Extrait de presse —
========================
La tentative d’assassinat du premier ministre slovaque, Robert Fico relance les craintes de violence politique à quelques semaines d’élections européennes chaudement contestées.

Plusieurs dirigeants du continent ont lancé une mise en garde à ce sujet en réaction à l’attaque contre le politicien, sur qui a tiré à bout portant un retraité de 71 ans critique de son programme politique.

INFOGRAPHIE LA PRESSE

Le premier ministre de Belgique, qui préside actuellement l’Union européenne, a indiqué qu’il était « choquant de constater que quelqu’un peut devenir la victime de ses idées politiques ».

« Faisons en sorte que la campagne [européenne] soit intense en mots mais rien de plus », a plaidé Alexander De Croo, qui a porté plainte cette semaine contre un animateur de radio ayant demandé qu’il soit abattu.

Le premier ministre de Pologne, Donald Tusk, a partagé pour sa part un message anonyme publié sur X par un internaute qui saluait l’action de l’agresseur de Robert Fico et soulignait la nécessité d’en faire autant avec lui.

L’appel au calme a une résonance particulière en Allemagne, où de nombreux incidents de violence physique visant des élus ou des candidats aux élections européennes ont été recensés au cours des dernières semaines.

PHOTO LISI NIESNER, ARCHIVES REUTERS

Pancartes électorales affichées dans une rue de Dresde, en Allemagne

Des représentants de partis d’orientations diverses ont été touchés, y compris deux députés régionaux de l’AfD, parti d’extrême droite qui est accusé par ses détracteurs de contribuer par sa rhétorique agressive à la détérioration du climat politique.
========================
Données fournies —
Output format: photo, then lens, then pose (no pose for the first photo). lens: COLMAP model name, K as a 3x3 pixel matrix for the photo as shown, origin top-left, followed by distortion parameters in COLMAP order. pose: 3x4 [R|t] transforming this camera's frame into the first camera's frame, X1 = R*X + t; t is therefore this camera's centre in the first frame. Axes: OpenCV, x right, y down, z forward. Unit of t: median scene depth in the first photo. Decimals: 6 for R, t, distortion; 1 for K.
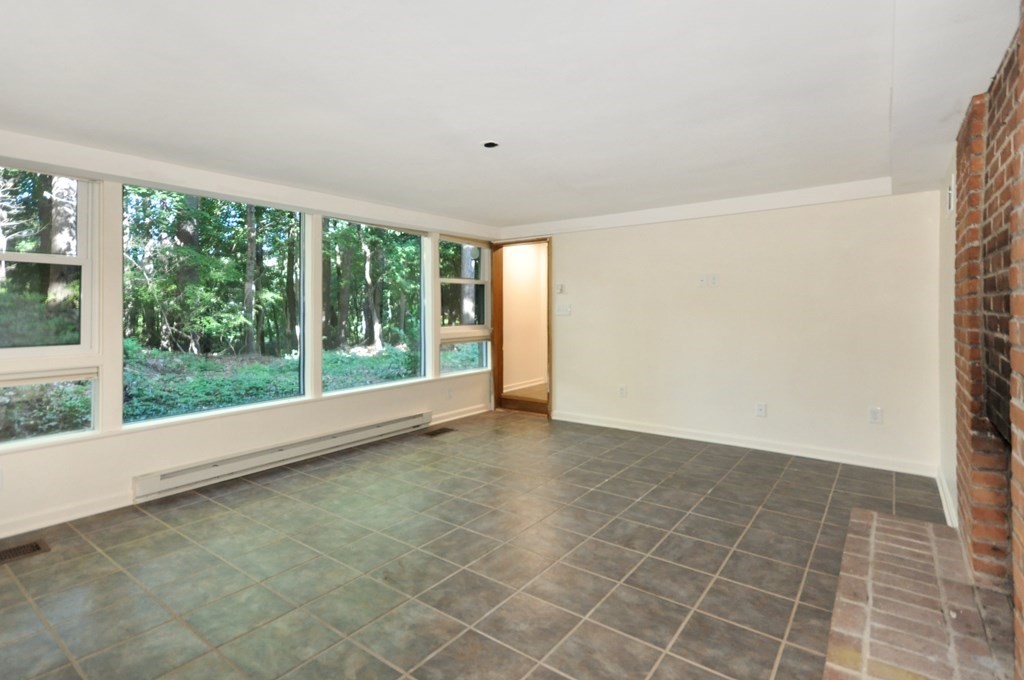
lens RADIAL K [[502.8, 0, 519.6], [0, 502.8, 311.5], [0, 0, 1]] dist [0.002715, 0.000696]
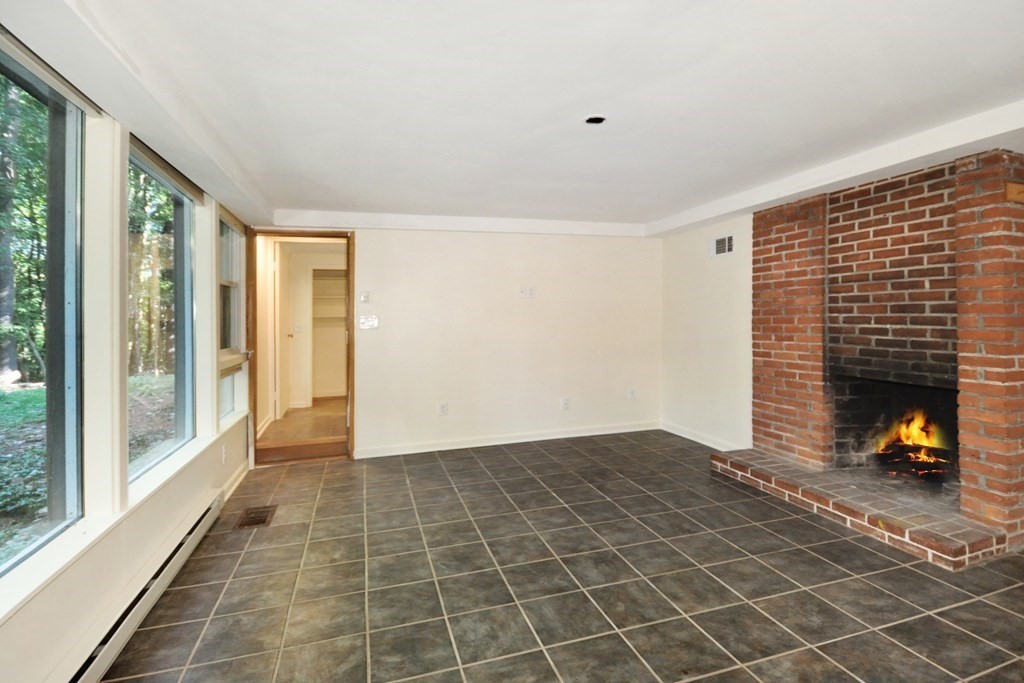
========================
À faire —
A – Recopiez l'article, depuis « Le premier ministre de Belgique, qui » jusqu'à « des dernières semaines. ».
B – Pour chacune des affirmations suivantes, indiquez si elle concorde avec l'article par oui ou par non, puis citez les mots décisifs de l'article.
(i) L'homme qui a tiré sur Robert Fico est un retraité de 71 ans.
(ii) En Allemagne, seuls des représentants de partis d'extrême droite ont été touchés par les violences.
(iii) Alexander De Croo a porté plainte contre un animateur de radio.
C – Répondez à ces questions d'après l'article.
(i) Quel âge a le retraité qui a tiré sur Robert Fico ?
(ii) Sur quelle plateforme le message anonyme partagé par Donald Tusk a-t-il été publié ?
(iii) À quel parti appartiennent les deux députés régionaux mentionnés parmi les élus touchés ?

Vos réponses —
A –
Le premier ministre de Belgique, qui préside actuellement l’Union européenne, a indiqué qu’il était « choquant de constater que quelqu’un peut devenir la victime de ses idées politiques ».

« Faisons en sorte que la campagne [européenne] soit intense en mots mais rien de plus », a plaidé Alexander De Croo, qui a porté plainte cette semaine contre un animateur de radio ayant demandé qu’il soit abattu.

Le premier ministre de Pologne, Donald Tusk, a partagé pour sa part un message anonyme publié sur X par un internaute qui saluait l’action de l’agresseur de Robert Fico et soulignait la nécessité d’en faire autant avec lui.

L’appel au calme a une résonance particulière en Allemagne, où de nombreux incidents de violence physique visant des élus ou des candidats aux élections européennes ont été recensés au cours des dernières semaines.

B –
(i) Oui : « un retraité de 71 ans critique de son programme politique ».
(ii) Non : « Des représentants de partis d’orientations diverses ont été touchés ».
(iii) Oui : « qui a porté plainte cette semaine contre un animateur de radio ».

C –
(i) Il a 71 ans.
(ii) Le message a été publié sur X.
(iii) Ils appartiennent à l'AfD.